What you have to do » State how many lines of the records below contain the string "Multimedya", matching case exactly, and give only that number.

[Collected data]
# # # #

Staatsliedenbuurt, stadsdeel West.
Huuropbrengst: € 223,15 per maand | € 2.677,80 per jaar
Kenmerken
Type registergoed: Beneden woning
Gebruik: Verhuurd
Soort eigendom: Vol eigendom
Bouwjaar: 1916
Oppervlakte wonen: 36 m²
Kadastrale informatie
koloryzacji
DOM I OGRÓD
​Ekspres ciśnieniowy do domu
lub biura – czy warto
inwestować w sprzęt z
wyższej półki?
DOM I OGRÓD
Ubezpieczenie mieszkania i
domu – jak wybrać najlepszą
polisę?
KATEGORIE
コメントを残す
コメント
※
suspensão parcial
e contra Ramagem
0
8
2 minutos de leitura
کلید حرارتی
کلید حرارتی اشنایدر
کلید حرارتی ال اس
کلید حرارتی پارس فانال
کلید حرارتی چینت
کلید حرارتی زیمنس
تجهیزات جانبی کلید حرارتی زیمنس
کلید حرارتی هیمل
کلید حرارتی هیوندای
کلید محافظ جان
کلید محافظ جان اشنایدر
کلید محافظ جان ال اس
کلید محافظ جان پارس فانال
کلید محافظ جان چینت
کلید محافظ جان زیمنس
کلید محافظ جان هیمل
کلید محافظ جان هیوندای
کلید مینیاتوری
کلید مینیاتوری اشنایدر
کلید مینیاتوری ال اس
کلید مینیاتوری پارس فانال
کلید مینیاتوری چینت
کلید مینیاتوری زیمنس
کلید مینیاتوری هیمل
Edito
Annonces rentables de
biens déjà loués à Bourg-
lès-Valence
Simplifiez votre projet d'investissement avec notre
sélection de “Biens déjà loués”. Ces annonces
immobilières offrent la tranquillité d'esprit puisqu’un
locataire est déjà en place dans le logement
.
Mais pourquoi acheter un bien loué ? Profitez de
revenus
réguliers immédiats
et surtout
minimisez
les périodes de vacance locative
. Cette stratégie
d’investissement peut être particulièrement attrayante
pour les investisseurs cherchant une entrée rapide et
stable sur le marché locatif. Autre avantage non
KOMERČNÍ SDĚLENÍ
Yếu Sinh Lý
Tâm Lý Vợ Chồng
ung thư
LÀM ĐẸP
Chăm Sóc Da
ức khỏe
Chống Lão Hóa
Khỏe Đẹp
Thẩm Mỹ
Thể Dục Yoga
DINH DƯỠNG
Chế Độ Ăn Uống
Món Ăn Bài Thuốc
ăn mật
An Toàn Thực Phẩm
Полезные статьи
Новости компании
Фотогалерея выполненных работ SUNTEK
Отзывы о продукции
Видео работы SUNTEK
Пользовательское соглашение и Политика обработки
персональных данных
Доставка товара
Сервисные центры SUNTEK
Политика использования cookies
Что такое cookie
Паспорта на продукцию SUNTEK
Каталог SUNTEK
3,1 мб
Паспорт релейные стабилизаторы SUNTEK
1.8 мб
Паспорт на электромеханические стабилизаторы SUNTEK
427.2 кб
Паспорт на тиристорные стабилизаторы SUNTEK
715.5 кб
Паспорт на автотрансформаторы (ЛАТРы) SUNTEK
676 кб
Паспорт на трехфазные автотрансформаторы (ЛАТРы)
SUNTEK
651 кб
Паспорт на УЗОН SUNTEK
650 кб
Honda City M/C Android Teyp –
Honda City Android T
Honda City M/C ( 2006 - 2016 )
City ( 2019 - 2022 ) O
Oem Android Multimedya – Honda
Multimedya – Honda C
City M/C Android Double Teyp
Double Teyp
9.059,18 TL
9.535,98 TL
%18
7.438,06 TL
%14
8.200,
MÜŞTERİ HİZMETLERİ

# # # #

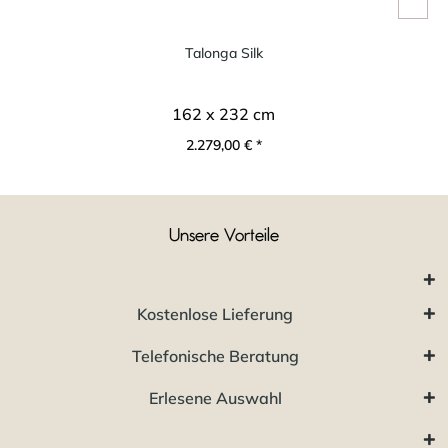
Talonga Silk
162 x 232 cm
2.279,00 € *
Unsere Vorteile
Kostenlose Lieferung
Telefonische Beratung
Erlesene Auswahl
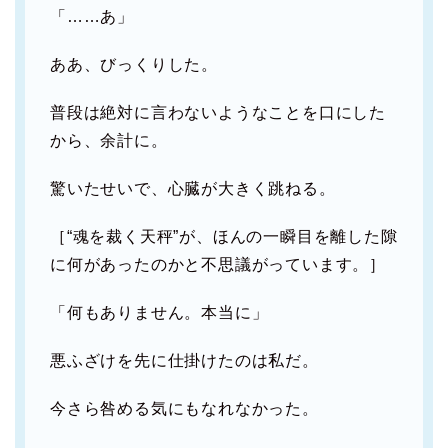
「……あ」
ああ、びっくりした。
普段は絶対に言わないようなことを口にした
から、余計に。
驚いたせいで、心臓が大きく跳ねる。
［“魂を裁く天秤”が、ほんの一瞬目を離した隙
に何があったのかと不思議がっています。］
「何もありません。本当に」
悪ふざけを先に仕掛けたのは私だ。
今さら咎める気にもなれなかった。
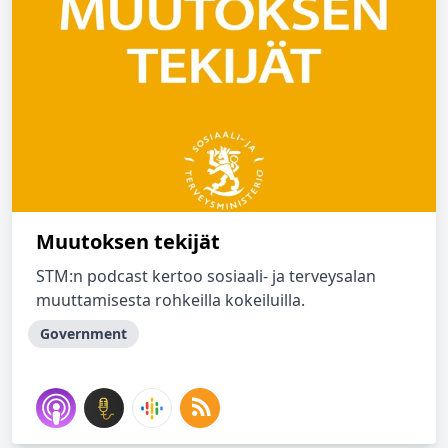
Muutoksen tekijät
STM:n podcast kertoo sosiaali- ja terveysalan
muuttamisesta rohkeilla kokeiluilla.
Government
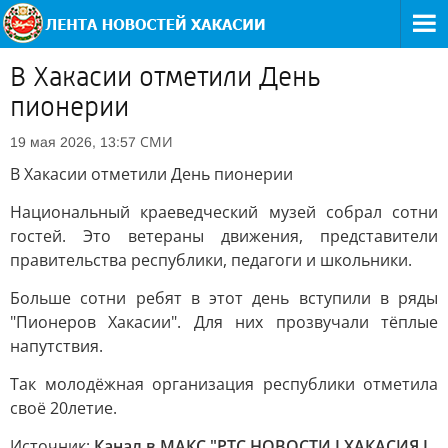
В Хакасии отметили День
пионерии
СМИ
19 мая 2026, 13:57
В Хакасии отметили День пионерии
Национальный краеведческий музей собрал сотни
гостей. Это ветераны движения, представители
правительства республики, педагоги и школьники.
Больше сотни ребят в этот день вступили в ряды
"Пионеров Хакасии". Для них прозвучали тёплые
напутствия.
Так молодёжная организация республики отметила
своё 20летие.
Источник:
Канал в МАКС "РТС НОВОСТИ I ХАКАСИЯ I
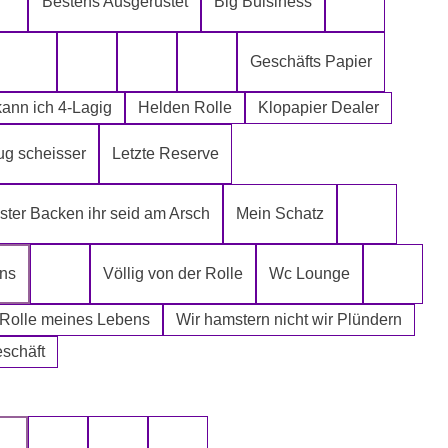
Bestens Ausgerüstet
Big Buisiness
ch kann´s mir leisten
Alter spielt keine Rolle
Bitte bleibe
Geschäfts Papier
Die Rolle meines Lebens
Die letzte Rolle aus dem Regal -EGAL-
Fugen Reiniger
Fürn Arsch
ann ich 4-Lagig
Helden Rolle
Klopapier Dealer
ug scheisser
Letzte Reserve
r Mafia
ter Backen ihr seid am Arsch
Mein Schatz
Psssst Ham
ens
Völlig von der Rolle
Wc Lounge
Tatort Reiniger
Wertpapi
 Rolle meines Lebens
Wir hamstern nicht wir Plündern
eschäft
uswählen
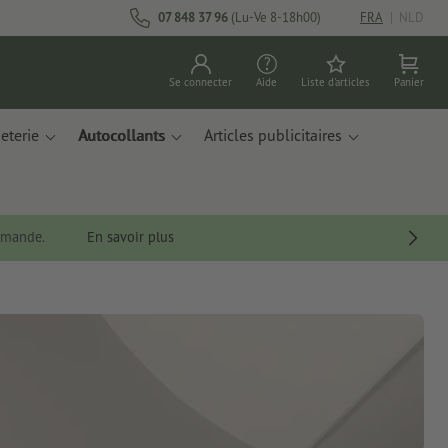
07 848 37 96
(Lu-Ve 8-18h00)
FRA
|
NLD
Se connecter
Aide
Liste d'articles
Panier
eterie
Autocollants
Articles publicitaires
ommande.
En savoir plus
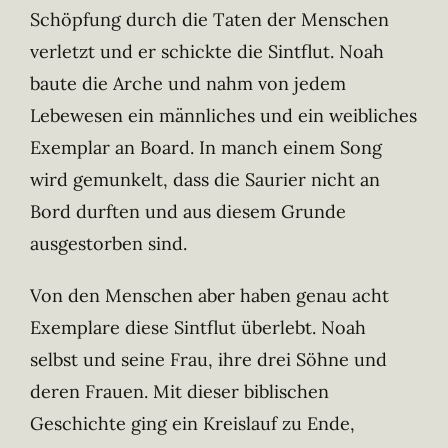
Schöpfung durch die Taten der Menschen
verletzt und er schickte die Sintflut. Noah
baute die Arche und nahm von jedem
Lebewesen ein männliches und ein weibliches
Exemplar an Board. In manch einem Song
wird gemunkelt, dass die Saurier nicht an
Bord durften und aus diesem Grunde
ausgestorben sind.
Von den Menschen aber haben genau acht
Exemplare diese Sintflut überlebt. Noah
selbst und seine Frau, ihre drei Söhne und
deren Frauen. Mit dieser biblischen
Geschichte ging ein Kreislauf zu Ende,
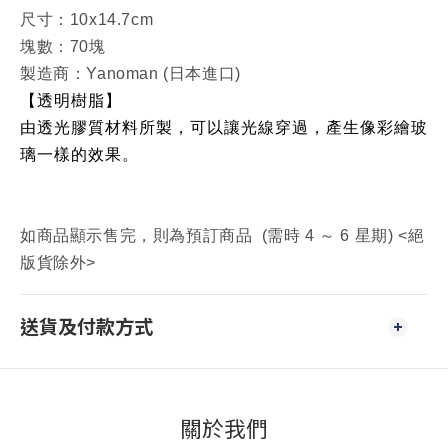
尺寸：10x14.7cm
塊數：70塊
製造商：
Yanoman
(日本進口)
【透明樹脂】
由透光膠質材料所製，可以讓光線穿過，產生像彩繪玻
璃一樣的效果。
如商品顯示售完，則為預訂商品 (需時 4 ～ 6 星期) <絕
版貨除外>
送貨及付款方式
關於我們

# # # #

Solution to the exercise » 2